Study text
++++++++++
So what does two gears buy you? How about "N" gears? The first thing to look at is what gearing does for you. Gearing changes the forces generated. Gearing changes the RPM of the motor at a given vehicle speed. Gearing does not change how much power is transmitted at any given operating point. Most electric motors have a distinct full load lug line. They generate (relatively) constant torque until they hit their maximum power level, at which point the power remains (relatively) constant until they hit maximum RPM's. So let's say, for example, that you have two gears to play with. Now you don't have to generate as much torque (smaller motor possible) to generate the same peak tractive forces. You have a low gear! When you run out of RPM, you shift into high gear. By that point you're probably into the constant-power portion of the powerband, so you're simply extending the vehicle speed range at that point.

Just like IC engines, electric motors also have efficiency "islands" that can be mapped out. The analogy is the BSFC map that you'll develop for an IC engine. Through gearing, this means the tractive forces and RPM's are scaled proportionally. This also means that the efficiency islands scale around according to gearing as well. As gear count increases, the range of speeds and loads that the driver (or transmission controller) can achieve higher efficiency also grows. Two speeds is better in this regard, "N" is best. "N" gears is the elusive continuously variable transmission (CVT) that everyone talks about so often, usually in hushed tones. There are a handful of CVT varieties, all with various benefits and drawbacks (mechanical efficiency, packaging, durability, cost, complexity, etc.). Long story short, if you overlay everything... my analysis shows you can at least break even (if not improve slightly to moderately) on total efficiency with certain types of CVT's (full and half toroidal) on certain types of drive cycles. I've done this analysis with actual DOT drive cycles as well as a number of other representative real-world drive cycles. The difference is you can downsize the overall mass (and volume) of the powertrain package by roughly 40% compared to a similarly performing single speed motor+transmission combo. If you're clever about how you assemble things, you can dramatically improve the packaging of the powertrain. The general single speed layout *sucks* in my opinion because you have to pass a long driveshaft through the engine bay to the other side of the car. This volume becomes relatively uninhabitable due to the rotating and translating nature of the spinning shaft. I guess the point is, it may not be "simple", but there are definitely potential benefits to be had for those that choose to look for them.

PHulkster: To answer your question, it doesn't really matter how you get there. To be quite frank, there's probably no "optimum" way to get to the ratio you want. The solution you choose should fit within the resource allocation strategy (time, money, manpower) your team has decided upon. A lot of it will be determined by the packaging space available. Likewise, it also depends on how you plan to send the power to the wheels. Live axle? Differential? With the point that you're at now (based on the question), I would tend to error on the side of simplicity and low cost. Testing and development time, as opposed to designing and building some super fancy-shmancy solution, are going to help you place higher at comp.
++++++++++
Resume the passage on gearing for electric motors, starting right after its last sentence.
++++++++++
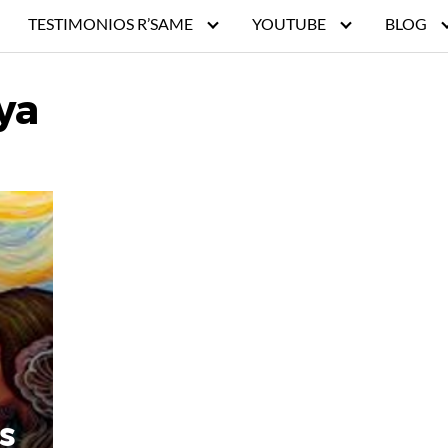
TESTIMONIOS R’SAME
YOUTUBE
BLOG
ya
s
++++++++++
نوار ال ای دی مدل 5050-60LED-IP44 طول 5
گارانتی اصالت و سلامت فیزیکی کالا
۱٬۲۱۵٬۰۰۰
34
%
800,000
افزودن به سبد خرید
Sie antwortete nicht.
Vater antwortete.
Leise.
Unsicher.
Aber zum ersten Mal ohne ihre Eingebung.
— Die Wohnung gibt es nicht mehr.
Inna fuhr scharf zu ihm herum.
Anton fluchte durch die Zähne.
++++++++++
Answer for this exercise
-Kirk

DougMilliken
12-22-2012, 06:25 AM
Originally posted by Kirk Feldkamp:
What's so crazy about 7:1 or higher single-reduction? It's done on karts all the time.
...
So what does two gears buy you? How about "N" gears?
My memory of karts (on dirt track) is that 9T sprockets don't last very long--but it's easy to watch the wear and change as needed.
...
Q. for Kirk (or anyone) -- does any electric drivetrain use a planetary two speed like the drag race Lenco? These shift with a clutch and are extremely strong, and compact.

Kirk Feldkamp
12-22-2012, 09:48 AM
A 63T rear sprocket with small-ish pitch chain is downright tiny compared to 13" tires. Karts these days seem to bottom out around 11T drivers in applications with some power (on a 219 chain).

Yes, I have worked on the periphery of a vehicle that used a custom 3 speed Lenco-style transmission on a electric Class 4/5 application. The execution of the custom transmission they were using was awful, so it's hard to know how well it could have worked with proper development. When it did work, it worked just fine.

-Kirk

mech5496
12-22-2012, 10:48 AM
http://www.yasamotors.com/sites/default/files/products/supporting_image/YASA-750%20Motor%20Efficiency%2020.03.12_0.jpg

This is the efficiency map of our motor, available via the manufacturers' website. As per my calculations, using any kind of reduction would lower the overall system efficiency (CVT's even more) and would add complexity and weight. We would love to have a reduction of about 1.4:1, but for the aforementioned reasons we opted for a direct drive. So, yes, there is potential in using a smaller motor for weight reasons, but IMHO it is offset by the weight/complexity/effort needed for a reduction system.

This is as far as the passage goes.